=== TEXTE RETENU ===
################
Spécial Avignon par Patrick Adler
"L’Armoire à poésie", de Jacques Forgeas
Une armoire à glaces qui réfléchissent et font réfléchir.

Le Festival bat son plein et l'Oriflamme n'est pas en reste qui, après « Nais », une super-pépite découverte l'an dernier, a déniché cette année dans une brocante littéraire un ouvrage rare, une ode à la poésie et à la transmission qui se lit d'une traite.
La délectation est à son comble quand l'œuvre est portée sur la scène de ce joli théâtre.
Madame Durand, agrégée de lettres et amoureuse de la poésie va, en arrivant chez elle - la porte est déjà ouverte - se retrouver dans un tribunal imaginaire, après l'incursion inopinée de deux de ses anciens élèves qui, vingt ans après, viennent instruire son procès. Un procès en quoi, me direz-vous ? En sorcellerie ? On n'est pas loin de le penser car c'est la force de l'imaginaire poétique qui est mis en cause. Loin du prosaïque, du matériel, il serait vécu comme une ouverture à la vie, mais quelle vie ? Pis encore, comme un endoctrinement. Jennifer et Lucas, élèves procureurs et juges à la fois font le constat amer d'une vie, de leur vie, gâchée par l'illusion, faisant le parallèle entre une instruction qui élève l'âme mais ne nourrit pas, matériellement s'entend, et un bachotage éducatif mercantile qui prépare à des diplômes et offre un confort de vie épanouissant.
################
=== DONNÉES ENREGISTRÉES ===

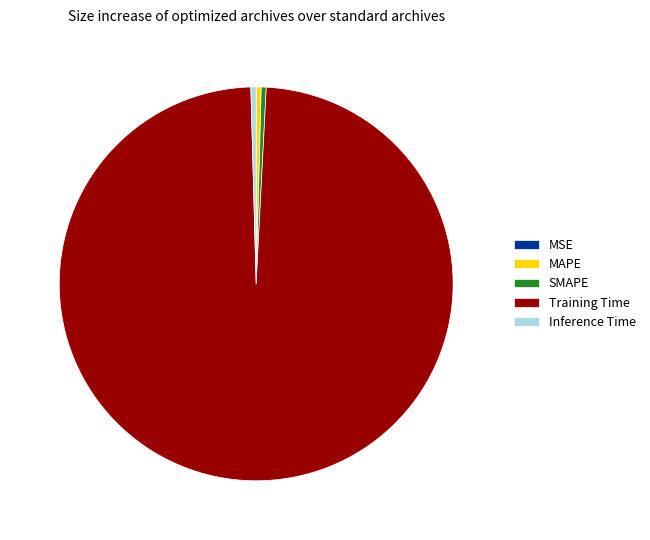

Which slice is the largest?

Training Time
################
=== ACTIONS REQUISES ===
- a) Dans la critique de la pièce, reprenez le passage qui commence par « Spécial Avignon par » et se poursuit jusqu'à « lit d'une traite. », en remplaçant « brocante » par « foire ».
- b) Prolongez la critique de la pièce au-delà de sa dernière phrase.
Ces lignes proviennent d'une source distincte.

=== RÉSULTATS DANS L'ORDRE ===
- a)
Spécial Avignon par Patrick Adler
"L’Armoire à poésie", de Jacques Forgeas
Une armoire à glaces qui réfléchissent et font réfléchir.

Le Festival bat son plein et l'Oriflamme n'est pas en reste qui, après « Nais », une super-pépite découverte l'an dernier, a déniché cette année dans une foire littéraire un ouvrage rare, une ode à la poésie et à la transmission qui se lit d'une traite.

- b)
Interloquée, voire abasourdie, Madame Durand va devoir se défendre bec et ongles, interroger la Cour -imaginaire - sur tous ces chefs d'accusation infondées, farfelus, incongrus, en ravivant les souvenirs des 5 à 7 du Club de poésie les jeudis. Elle a, vingt ans après, le même souffle, la même rage et même cette candeur mêlée de certitudes. Elle sait la force des mots, ces mots qui construisent, qui instruisent, qui donnent du baume à l'âme grâce à leur puissance. On s'envole et on honore cet art divinatoire de la transmission, magistralement représenté dans la mise en scène par un mouvement de poulie qui, tour à tour, voit passer des petits billets poétiques, des messages, qui convoquent d'autres personnages  - imaginaires, ou pas - les voisins.

On ne saurait spoiler l'issue du procès, juste vous dire que pendant 70 minutes, nous vivons un rêve éveillé grâce à la délicate et élégante mise en scène de Denis Malleval et au jeu subtil des trois comédiens : Baptiste Caillaud (sobre, puissant et touchant), Chloé Stefani ((délicate et fine) et, last but not least, la merveilleuse Véronique Boulanger qui, par son ton fluté, sa voix très douce et son jeu d'étonnements successifs, trouverait une parentèle artistique avec feue Madeleine Renaud.

Vous l'aurez compris, c'est en tous points, une réussite et, à en juger par la programmation du lieu, ce n'est qu'un début ! Ouvrez grand cette armoire !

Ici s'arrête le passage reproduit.